**Aim of the task:** Write out each record exactly as it stands. No pictures belong in the copy.

**Items from a dataset:**

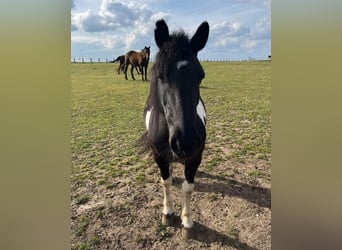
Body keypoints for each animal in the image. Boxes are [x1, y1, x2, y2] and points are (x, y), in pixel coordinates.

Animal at [139, 18, 208, 237]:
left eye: (201, 76)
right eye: (160, 75)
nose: (186, 141)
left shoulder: (195, 157)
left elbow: (188, 187)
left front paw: (187, 221)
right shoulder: (158, 156)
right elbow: (166, 182)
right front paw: (167, 213)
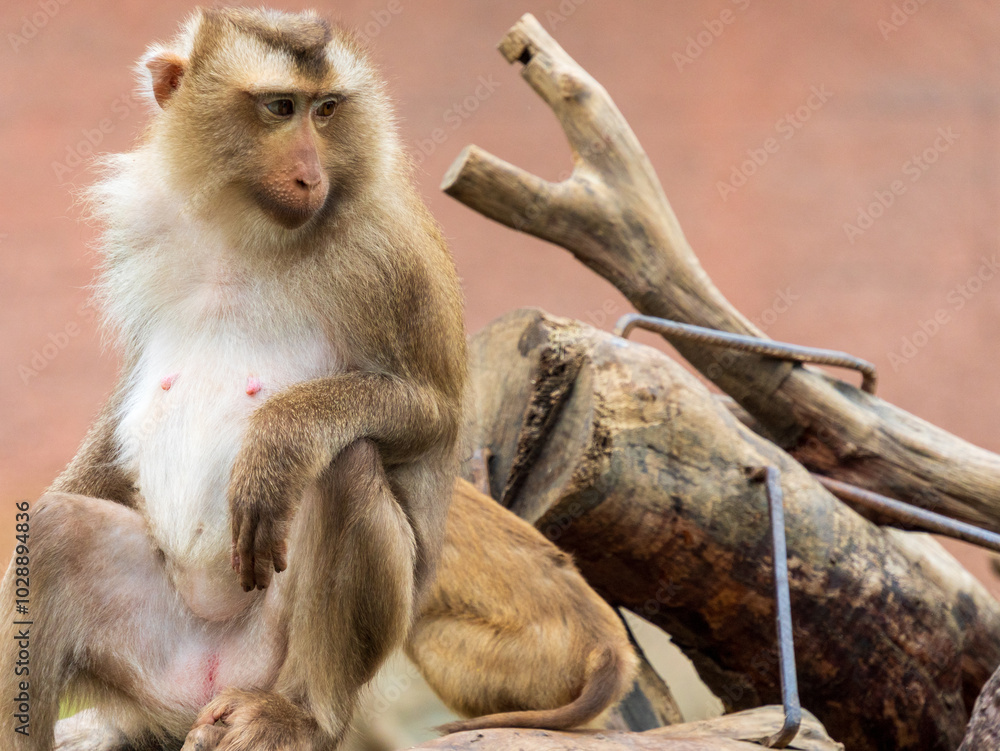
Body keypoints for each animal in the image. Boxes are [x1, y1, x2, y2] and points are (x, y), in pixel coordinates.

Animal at [1, 8, 466, 750]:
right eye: (279, 108)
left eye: (326, 110)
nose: (310, 176)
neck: (243, 228)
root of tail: (203, 688)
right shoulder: (141, 228)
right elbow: (121, 408)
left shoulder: (389, 252)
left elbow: (432, 411)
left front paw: (277, 444)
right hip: (153, 660)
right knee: (54, 531)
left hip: (268, 657)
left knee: (348, 464)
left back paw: (299, 714)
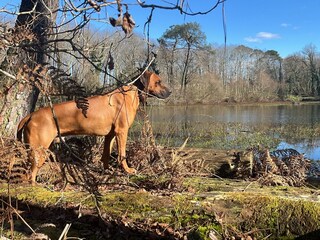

**Output:**
Body keypoints for each animal in the image. Boxes are [x1, y1, x2, y2] and points are (x, y), in pixel coordinates.

Animal at [139, 18, 208, 237]:
left eye: (201, 76)
right eye: (160, 75)
nose: (186, 141)
left shoulder: (195, 157)
left elbow: (188, 187)
left front paw: (187, 221)
right shoulder: (158, 156)
right elbow: (166, 182)
right front paw: (167, 213)
Body keypoints for each animal in the image. Boxes are [x1, y1, x2, y2] and points are (x, y), in pixel coordinates.

Animal at [1, 8, 466, 750]:
right eye: (279, 108)
left eye: (326, 110)
nose: (310, 176)
neck: (243, 228)
root of tail: (203, 688)
right shoulder: (141, 228)
right elbow: (121, 408)
left shoulder: (389, 252)
left elbow: (432, 411)
left front paw: (277, 444)
right hip: (153, 660)
right knee: (54, 531)
left hip: (268, 657)
left knee: (348, 464)
left back paw: (299, 714)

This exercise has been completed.